Hamlet é uma das peças Shakespearianas que costumo indicar para quem se interessa por psicanálise e neurologia (e que uso como material didático em cursos de psicanálise), encontramos nesta peça outros temas como o narcisismo, o édipo, fala de medo, culpa e raiva. Nesta peça Shakespeare traz o termo consciência que consegue de forma poética nos mostrar as duas faces: a consciente e a inconsciente. Em Ricardo III, temos também a perversão narcísica, mas temos uma esquizofrenia, o duplo, entre outros temas. Em Titus temos uma peça que fala sobre vingança, que fala sobre transformação, reparação, e que trata do Luto (até mesmo é possível observar os cinco atos da peça como as cinco fases do luto). Em Othelo temos o ciúme, a traição, a inveja, as máscaras. Em Tempestade temos um tratado dos sonhos, ampliando o tema que aparece em Hamlet e outras peças como A Megera Domada. Em Mercador de Veneza temos uma reflexão do corpo e a cultura. Em Rei Lear temos u estudo sobre os afetos. Em Noite de Reis, Shakespeare aborda o amor, e os lugares dos prazeres e dos desejos, mostrando suas diferenças e condições. E em Macbeth temos a abordagem do ideal, da ambição, do desejo e das pulsões.

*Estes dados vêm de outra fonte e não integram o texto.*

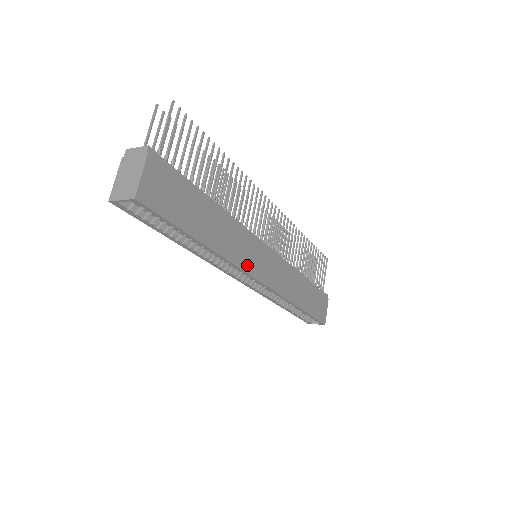
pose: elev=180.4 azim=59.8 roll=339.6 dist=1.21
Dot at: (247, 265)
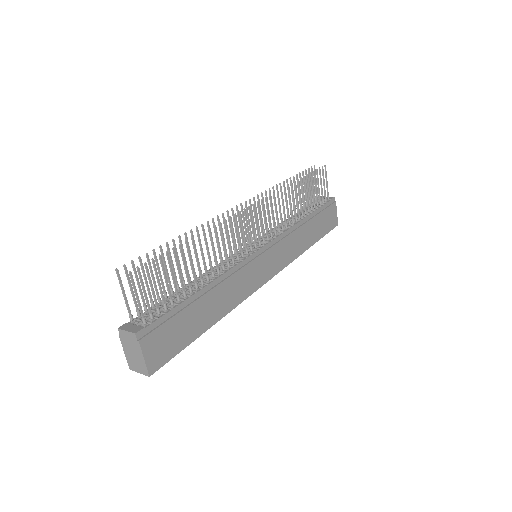
Dot at: (251, 287)
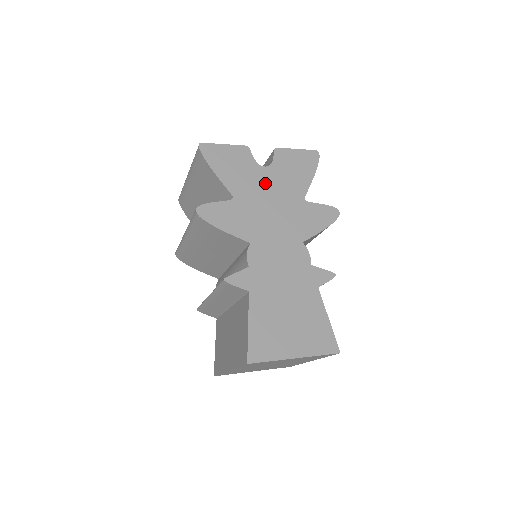
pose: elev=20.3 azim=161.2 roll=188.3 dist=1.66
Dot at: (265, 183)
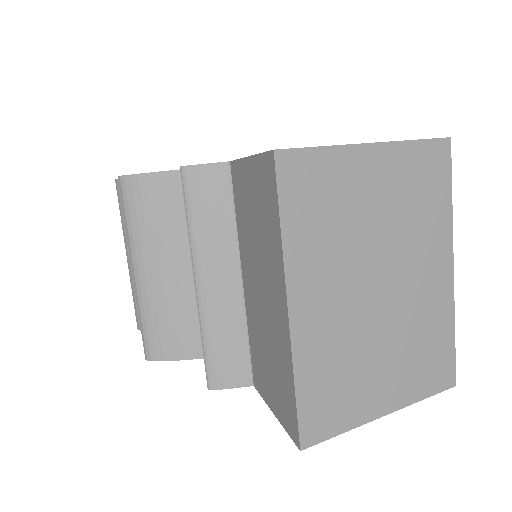
Dot at: occluded
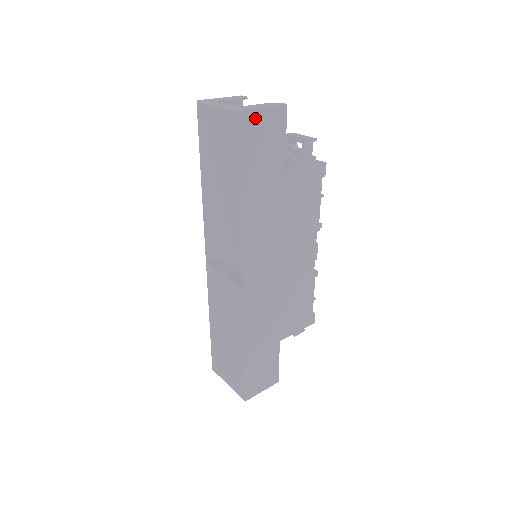
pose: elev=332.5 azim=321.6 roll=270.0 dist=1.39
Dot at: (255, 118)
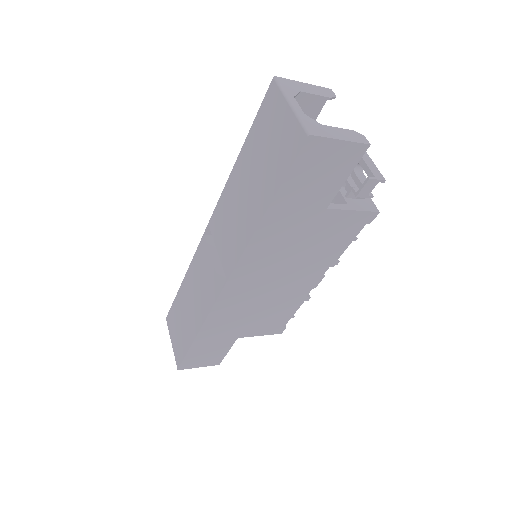
Dot at: (323, 147)
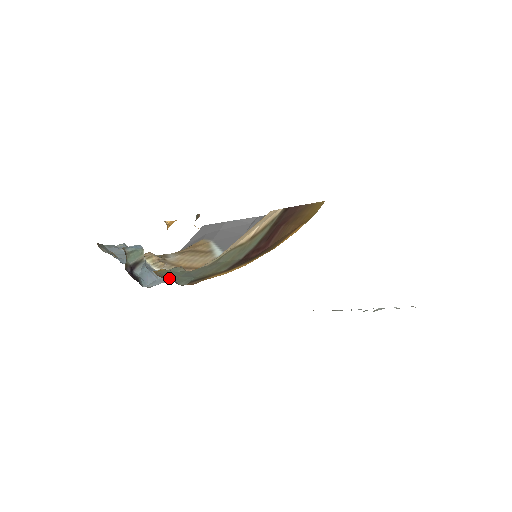
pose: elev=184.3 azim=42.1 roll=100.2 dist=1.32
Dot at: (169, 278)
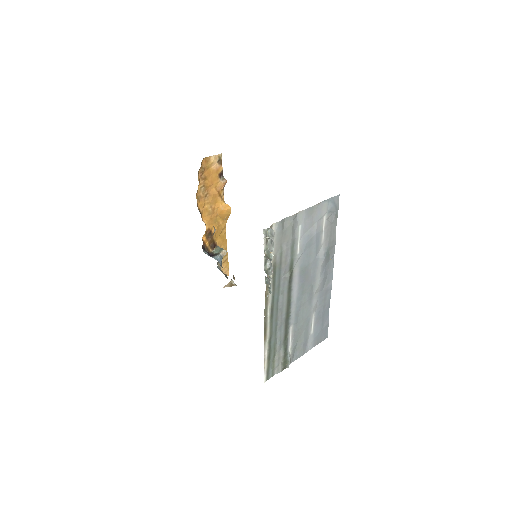
Dot at: occluded
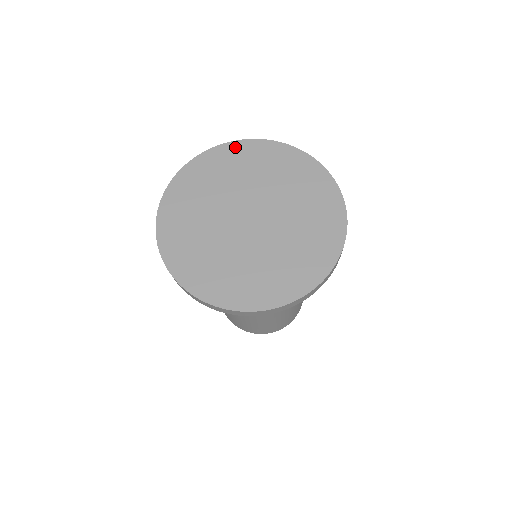
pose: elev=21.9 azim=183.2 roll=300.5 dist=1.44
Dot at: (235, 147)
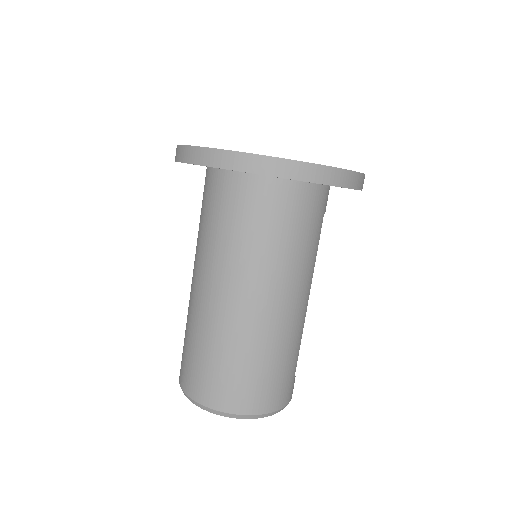
Dot at: occluded
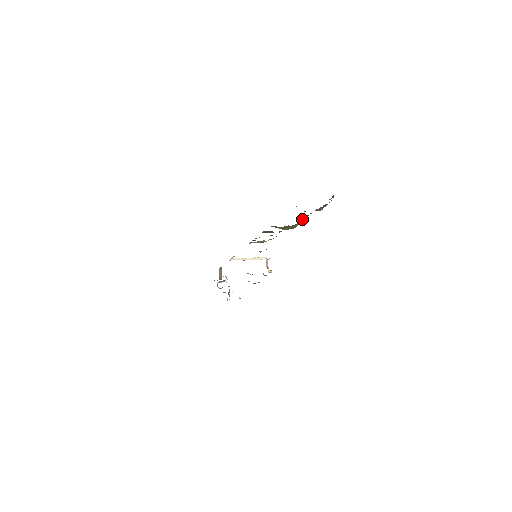
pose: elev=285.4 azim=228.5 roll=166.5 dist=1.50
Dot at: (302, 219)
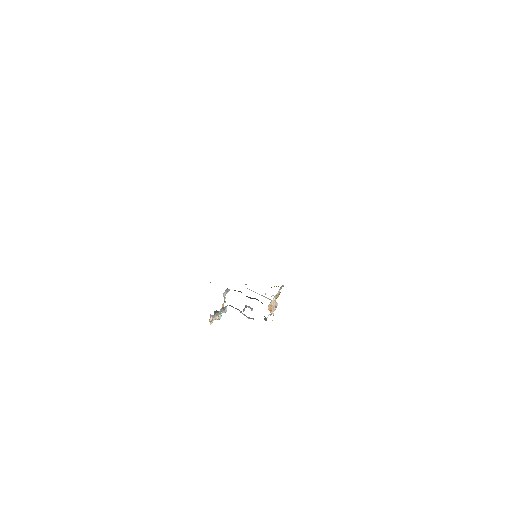
Dot at: occluded
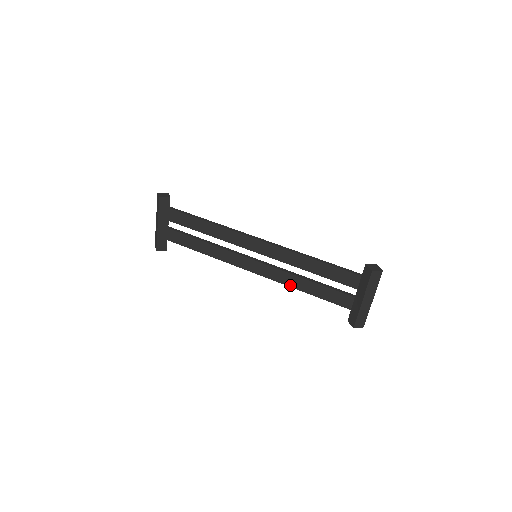
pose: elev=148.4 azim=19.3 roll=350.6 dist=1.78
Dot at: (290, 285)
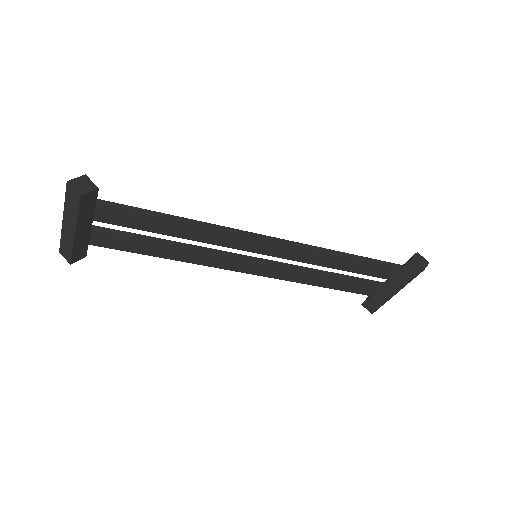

Há muitos autores na literatura de modo geral que nos fazem ter esse olhar psicanalítico, aprofundar na essência humana, nos sentimentos, desejos, na psiquê humana. Hoje, trago Shakespeare, por ser um dos autores citados por Freud e Lacan, mas também para introduzir o artigo “Natal, tempo de psicanalisar?” que irei trazer ainda este mês, no qual farei uma análise trazendo na reflexão o olhar de Shakespeare sobre o Natal (Hamlet e Noite de Reis).